Requirement:
Return the full passage on sex education and science teaching in public schools, word for word.

Excerpted text:
================================
In respect to comprehensive sex education, the facts can be taught, but to affirm homosexuality as many curriculums do, while failing to address many of the negative factors—suicide rates, AIDS, the molesting of children, etc. is not good; nor to affirm heterosexual promiscuity with all its dangers—psychological, medical, and social.  So what makes comprehensive?  In being comprehensive, the Christian teachings as well as those of most major religions provide positive directions regarding sex.  Why ignore these insights?

When I taught science in the public schools thirty years ago I taught the theories of Darwinian evolution, re-creationism, creationism, and what I called evolutionary creationism, and let the students believe what they wished.  This was before intelligent design. Teachers had more freedom then. Science classes in public schools should not be an area to attack faith in God, nor to indoctrinate religious beliefs.  Private or church schools, however, should be allowed to teach what they see as the truth without interference from the state!
================================
[Stored entries]

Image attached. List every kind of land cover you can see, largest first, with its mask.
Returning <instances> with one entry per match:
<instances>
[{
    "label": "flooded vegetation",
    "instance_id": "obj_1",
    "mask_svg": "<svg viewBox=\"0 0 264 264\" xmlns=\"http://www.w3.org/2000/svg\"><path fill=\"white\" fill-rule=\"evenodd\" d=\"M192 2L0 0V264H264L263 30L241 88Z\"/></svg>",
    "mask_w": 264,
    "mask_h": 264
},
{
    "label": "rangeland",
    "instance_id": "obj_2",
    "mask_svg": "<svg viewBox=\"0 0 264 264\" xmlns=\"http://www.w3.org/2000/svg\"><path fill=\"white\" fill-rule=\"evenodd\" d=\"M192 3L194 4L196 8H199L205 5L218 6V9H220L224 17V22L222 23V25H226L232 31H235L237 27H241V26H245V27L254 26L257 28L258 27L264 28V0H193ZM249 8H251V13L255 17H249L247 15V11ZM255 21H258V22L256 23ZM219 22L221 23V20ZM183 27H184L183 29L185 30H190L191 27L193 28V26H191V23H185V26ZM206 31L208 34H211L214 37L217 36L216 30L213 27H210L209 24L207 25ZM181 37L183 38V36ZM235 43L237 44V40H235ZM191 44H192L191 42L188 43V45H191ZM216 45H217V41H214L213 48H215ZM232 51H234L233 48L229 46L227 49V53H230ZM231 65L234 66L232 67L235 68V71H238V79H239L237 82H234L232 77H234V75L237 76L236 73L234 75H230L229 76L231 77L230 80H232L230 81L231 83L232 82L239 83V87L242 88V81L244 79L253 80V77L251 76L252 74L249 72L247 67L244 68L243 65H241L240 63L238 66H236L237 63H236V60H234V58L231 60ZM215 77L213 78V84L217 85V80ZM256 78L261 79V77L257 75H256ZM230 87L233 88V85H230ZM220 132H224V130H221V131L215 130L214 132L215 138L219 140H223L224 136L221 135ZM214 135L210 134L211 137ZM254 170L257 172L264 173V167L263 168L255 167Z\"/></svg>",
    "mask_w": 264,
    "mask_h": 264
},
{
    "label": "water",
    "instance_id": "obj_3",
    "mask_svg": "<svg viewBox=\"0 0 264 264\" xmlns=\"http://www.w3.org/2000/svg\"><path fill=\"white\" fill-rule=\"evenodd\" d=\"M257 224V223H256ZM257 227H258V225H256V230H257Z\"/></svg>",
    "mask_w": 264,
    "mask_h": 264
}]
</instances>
================================
Result below:
In respect to comprehensive sex education, the facts can be taught, but to affirm homosexuality as many curriculums do, while failing to address many of the negative factors—suicide rates, AIDS, the molesting of children, etc. is not good; nor to affirm heterosexual promiscuity with all its dangers—psychological, medical, and social.  So what makes comprehensive?  In being comprehensive, the Christian teachings as well as those of most major religions provide positive directions regarding sex.  Why ignore these insights?

When I taught science in the public schools thirty years ago I taught the theories of Darwinian evolution, re-creationism, creationism, and what I called evolutionary creationism, and let the students believe what they wished.  This was before intelligent design. Teachers had more freedom then. Science classes in public schools should not be an area to attack faith in God, nor to indoctrinate religious beliefs.  Private or church schools, however, should be allowed to teach what they see as the truth without interference from the state!